━━━ PAGE TEXT

She also urged the African Union to end its lingering relations with Libya’s leader, Col. Muammar el-Qaddafi. American officials have been deeply frustrated by the organization’s efforts to mediate on behalf of Colonel Qaddafi, who for decades lavished support on African leaders — many of them autocratic — and led the group two years ago.
She also called for a peaceful resolution of the fighting that has flared in Sudan ahead of the planned declaration of independence by South Sudan on July 9.
The violence, in the disputed territory of Abyei and increasingly in other regions along what will be the new border, has threatened to unravel a peaceful separation that the Obama administration worked feverishly to ensure over the last year. Mrs. Clinton called the recent fight “deeply troubling.”
Talks aimed at resolving the dispute over Abyei took place in Addis Ababa over the last two days, with Sudan’s president, Omar al-Bashir, in attendance. According to an American diplomat, Mr. Bashir agreed to withdraw his forces from the Abyei area before July 9, but the offer was heavily conditioned and no final agreement was announced.

━━━━━━
━━━ DATA PROVIDED

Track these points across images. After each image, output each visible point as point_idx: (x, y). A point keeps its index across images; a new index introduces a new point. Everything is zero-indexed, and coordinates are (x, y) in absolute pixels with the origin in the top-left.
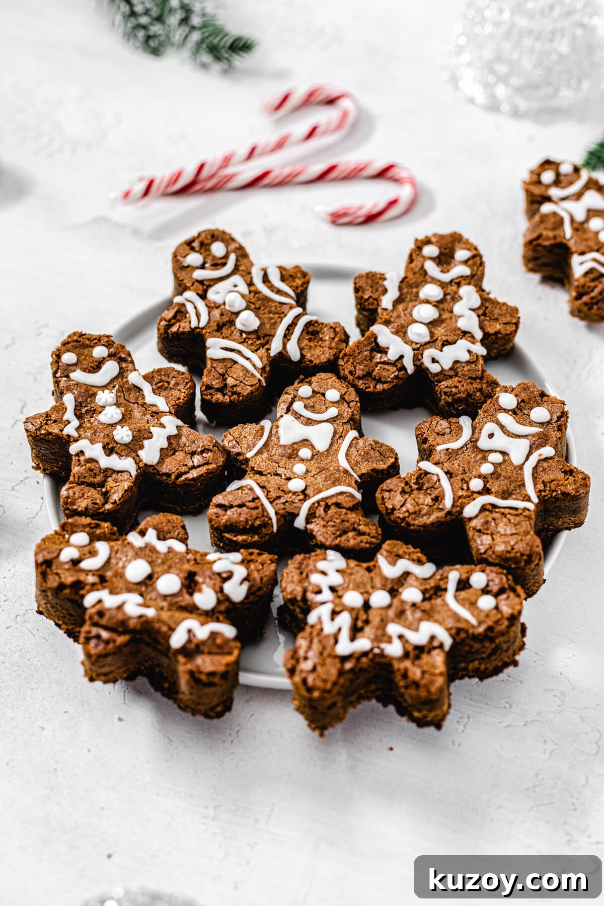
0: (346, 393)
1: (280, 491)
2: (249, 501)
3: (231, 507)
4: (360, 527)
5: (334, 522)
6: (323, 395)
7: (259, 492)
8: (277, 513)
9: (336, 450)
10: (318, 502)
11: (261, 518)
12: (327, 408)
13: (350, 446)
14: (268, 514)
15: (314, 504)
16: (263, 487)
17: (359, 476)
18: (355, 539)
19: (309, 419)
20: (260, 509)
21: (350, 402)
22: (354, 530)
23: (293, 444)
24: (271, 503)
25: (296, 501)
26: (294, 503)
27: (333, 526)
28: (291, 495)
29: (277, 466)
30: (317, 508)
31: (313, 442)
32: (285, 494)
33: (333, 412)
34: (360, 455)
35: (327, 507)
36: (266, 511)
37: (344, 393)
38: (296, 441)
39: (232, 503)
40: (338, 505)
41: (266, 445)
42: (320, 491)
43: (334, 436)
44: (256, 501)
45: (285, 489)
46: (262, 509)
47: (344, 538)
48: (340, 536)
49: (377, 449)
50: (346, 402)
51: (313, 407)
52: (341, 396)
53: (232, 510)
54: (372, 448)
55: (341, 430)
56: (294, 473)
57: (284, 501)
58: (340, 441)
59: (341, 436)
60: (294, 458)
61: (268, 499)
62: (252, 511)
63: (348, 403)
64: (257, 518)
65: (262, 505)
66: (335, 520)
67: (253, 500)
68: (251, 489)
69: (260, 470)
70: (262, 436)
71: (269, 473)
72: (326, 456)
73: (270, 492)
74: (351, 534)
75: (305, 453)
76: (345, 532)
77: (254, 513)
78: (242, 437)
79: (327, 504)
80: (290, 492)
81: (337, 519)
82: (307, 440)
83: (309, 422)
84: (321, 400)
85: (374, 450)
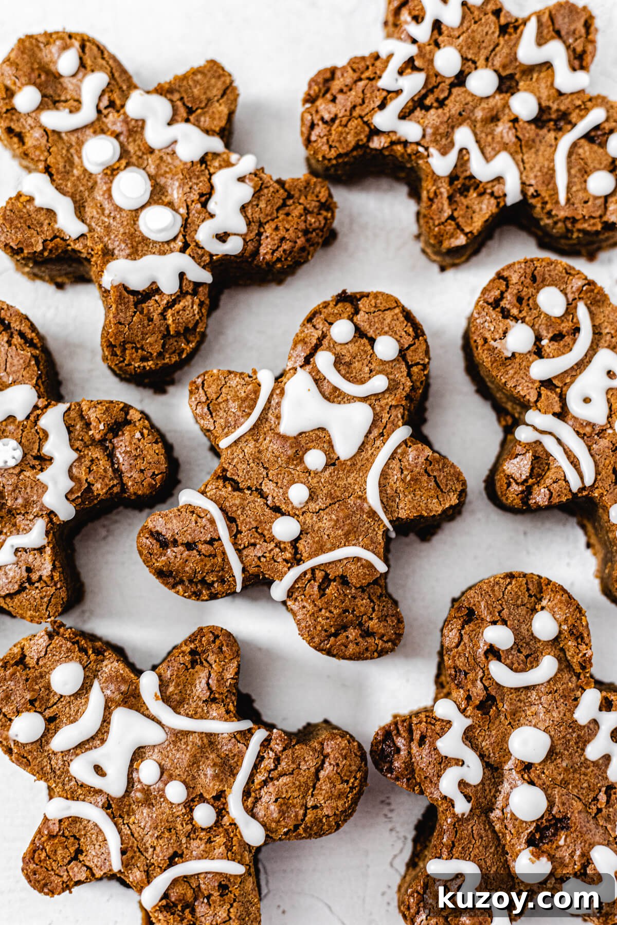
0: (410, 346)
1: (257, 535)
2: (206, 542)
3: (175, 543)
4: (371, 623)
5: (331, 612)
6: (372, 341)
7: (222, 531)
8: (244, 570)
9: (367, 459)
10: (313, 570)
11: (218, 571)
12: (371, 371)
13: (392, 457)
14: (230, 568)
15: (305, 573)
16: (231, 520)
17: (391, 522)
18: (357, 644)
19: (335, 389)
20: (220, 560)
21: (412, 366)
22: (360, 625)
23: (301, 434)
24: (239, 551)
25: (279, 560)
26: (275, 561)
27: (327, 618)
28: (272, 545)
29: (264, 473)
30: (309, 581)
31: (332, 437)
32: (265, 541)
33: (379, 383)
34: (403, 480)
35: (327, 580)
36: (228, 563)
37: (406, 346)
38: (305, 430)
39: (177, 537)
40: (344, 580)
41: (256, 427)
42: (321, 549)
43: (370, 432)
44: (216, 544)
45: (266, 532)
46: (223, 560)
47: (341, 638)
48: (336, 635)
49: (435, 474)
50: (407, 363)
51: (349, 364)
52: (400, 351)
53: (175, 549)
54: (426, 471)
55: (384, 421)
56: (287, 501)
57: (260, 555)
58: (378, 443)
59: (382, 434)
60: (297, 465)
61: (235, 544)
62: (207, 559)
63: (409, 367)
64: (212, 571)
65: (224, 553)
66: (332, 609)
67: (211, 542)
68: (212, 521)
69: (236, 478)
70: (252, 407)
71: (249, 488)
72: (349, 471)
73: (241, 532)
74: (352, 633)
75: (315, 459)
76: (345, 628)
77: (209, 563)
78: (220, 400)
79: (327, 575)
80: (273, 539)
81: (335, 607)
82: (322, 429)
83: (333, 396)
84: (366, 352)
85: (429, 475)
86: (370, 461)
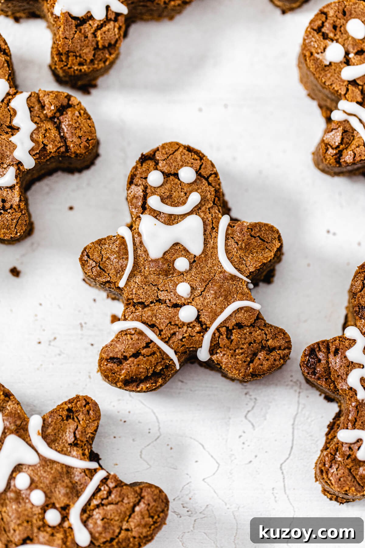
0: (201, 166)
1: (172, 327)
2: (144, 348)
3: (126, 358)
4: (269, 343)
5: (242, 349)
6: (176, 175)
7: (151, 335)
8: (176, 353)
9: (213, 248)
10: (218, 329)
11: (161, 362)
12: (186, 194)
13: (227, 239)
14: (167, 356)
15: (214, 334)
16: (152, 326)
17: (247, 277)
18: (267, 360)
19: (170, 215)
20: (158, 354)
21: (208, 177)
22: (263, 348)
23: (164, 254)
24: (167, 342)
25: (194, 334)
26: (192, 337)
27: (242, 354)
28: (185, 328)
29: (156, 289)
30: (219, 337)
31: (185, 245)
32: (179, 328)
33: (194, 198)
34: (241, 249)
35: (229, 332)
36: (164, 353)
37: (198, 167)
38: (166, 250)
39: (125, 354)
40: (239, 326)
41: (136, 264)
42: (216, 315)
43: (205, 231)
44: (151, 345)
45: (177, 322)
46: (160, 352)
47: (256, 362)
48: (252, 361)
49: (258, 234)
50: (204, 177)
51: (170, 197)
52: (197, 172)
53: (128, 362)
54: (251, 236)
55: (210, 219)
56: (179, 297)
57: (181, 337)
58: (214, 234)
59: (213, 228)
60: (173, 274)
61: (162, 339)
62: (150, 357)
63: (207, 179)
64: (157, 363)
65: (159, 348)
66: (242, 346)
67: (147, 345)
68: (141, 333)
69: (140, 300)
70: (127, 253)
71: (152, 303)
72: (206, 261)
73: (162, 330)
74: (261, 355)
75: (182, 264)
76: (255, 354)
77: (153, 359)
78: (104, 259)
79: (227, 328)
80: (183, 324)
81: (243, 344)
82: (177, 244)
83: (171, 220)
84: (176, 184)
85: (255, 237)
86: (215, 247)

━━━━━━

> _WORK REQUEST_:
In the news excerpt about Sudan, on what date is South Sudan planned to declare independence?

> _RESULT_:
July 9